Se Rousseau foi o pai intelectual da esquerda moderna, Descartes foi certamente o avô. Tendo questionado o passado, e não encontrando o mundo feito à medida da sua razão - que ele supunha universal -, a segunda atitude típica dos cartesianos é o seu construtivismo, a ideia de fazer tábua rasa do passado e reconstruir o mundo todo de novo, por argumento racional apriorístico e desligado da experiência.
Descartes hesitou na empresa, mas essa hesitação não a tiveram Rousseau e os seus seguidores: "O comunismo - diziam Marx e Engels no Manifesto do Partido Comunista - propõe-se abolir toda a religião e toda a moralidade (...); ele actua portanto em contradição com toda a experiência histórica".
Por menos não se ficou Ludwig von Mises, frequentemente apontado como o fundador do neoliberalismo. Primeiro, a rejeição do passado: "O tema de todas as ciências históricas é o passado. Elas não conseguem ensinar-nos nada que seja válido para todas as acções humanas, isto é, para o futuro também" (1). E, tendo rejeitado o passado como fonte do conhecimento e da experiência, ele propõe-se em seguida conceber uma ciência da sociedade que emana da razão apriorística - a ciência da acção humana ou praxeologia - e que possui um método, a que ele chama apriorismo metodológico.
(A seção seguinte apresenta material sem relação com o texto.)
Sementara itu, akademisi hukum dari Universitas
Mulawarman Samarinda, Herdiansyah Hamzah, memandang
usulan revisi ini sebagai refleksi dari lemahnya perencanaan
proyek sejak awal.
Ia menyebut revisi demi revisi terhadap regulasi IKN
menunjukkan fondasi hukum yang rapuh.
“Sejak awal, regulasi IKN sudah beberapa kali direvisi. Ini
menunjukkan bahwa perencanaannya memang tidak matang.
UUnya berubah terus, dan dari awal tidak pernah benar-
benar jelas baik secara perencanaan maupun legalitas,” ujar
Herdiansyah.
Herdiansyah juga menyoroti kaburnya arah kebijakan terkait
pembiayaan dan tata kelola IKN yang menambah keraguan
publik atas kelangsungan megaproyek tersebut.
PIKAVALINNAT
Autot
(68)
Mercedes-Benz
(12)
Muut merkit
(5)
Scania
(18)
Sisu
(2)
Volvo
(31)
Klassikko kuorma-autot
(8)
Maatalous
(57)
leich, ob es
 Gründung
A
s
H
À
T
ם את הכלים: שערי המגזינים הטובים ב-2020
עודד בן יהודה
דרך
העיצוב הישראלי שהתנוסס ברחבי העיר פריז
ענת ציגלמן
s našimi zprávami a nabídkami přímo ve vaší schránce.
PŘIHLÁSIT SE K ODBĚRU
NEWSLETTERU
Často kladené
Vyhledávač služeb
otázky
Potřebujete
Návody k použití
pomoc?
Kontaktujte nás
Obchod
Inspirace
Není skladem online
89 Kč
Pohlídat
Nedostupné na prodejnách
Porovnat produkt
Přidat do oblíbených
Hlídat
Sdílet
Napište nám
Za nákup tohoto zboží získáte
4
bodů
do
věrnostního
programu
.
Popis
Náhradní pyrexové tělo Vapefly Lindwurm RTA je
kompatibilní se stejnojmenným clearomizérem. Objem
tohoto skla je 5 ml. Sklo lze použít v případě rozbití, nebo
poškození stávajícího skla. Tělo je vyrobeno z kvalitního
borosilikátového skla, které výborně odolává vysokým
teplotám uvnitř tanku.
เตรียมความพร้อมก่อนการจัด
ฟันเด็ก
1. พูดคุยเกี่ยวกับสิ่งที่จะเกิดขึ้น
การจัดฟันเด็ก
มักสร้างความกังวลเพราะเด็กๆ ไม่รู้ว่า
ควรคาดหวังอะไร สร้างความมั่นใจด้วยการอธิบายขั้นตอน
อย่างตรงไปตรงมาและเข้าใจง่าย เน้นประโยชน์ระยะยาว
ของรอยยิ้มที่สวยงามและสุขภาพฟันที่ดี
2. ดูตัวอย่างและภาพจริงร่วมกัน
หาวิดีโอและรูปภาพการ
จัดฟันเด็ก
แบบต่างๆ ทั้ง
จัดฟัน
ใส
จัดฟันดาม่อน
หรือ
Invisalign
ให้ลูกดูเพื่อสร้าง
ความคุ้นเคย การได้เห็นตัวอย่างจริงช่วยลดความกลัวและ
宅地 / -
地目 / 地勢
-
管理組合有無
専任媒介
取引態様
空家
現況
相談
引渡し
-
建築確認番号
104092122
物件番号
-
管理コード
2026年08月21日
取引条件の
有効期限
Diz Mises: "(...) a razão tem o poder para tornar claras através de pura raciocinação as características essenciais da acção humana (...). Os teoremas atingidos pelo raciocínio praxeológico correcto são, não apenas perfeitamente certos e incontestáveis, ...(mas) referem-se também, com toda a rigidez da sua apodítica certeza e incontestabilidade, à realidade da acção (humana) como ela aparece na vida e na história." (2)
A boa sociedade constrói-se agora, não pelo proletariado e pela revolução e obedecendo às leis da história, mas obedecendo às leis da praxeologia que são essencialmente as leis da economia.
(1) Ludwig von Mises, Human Action, Chicago, Henry Regnery & Co., 1949, p. 30.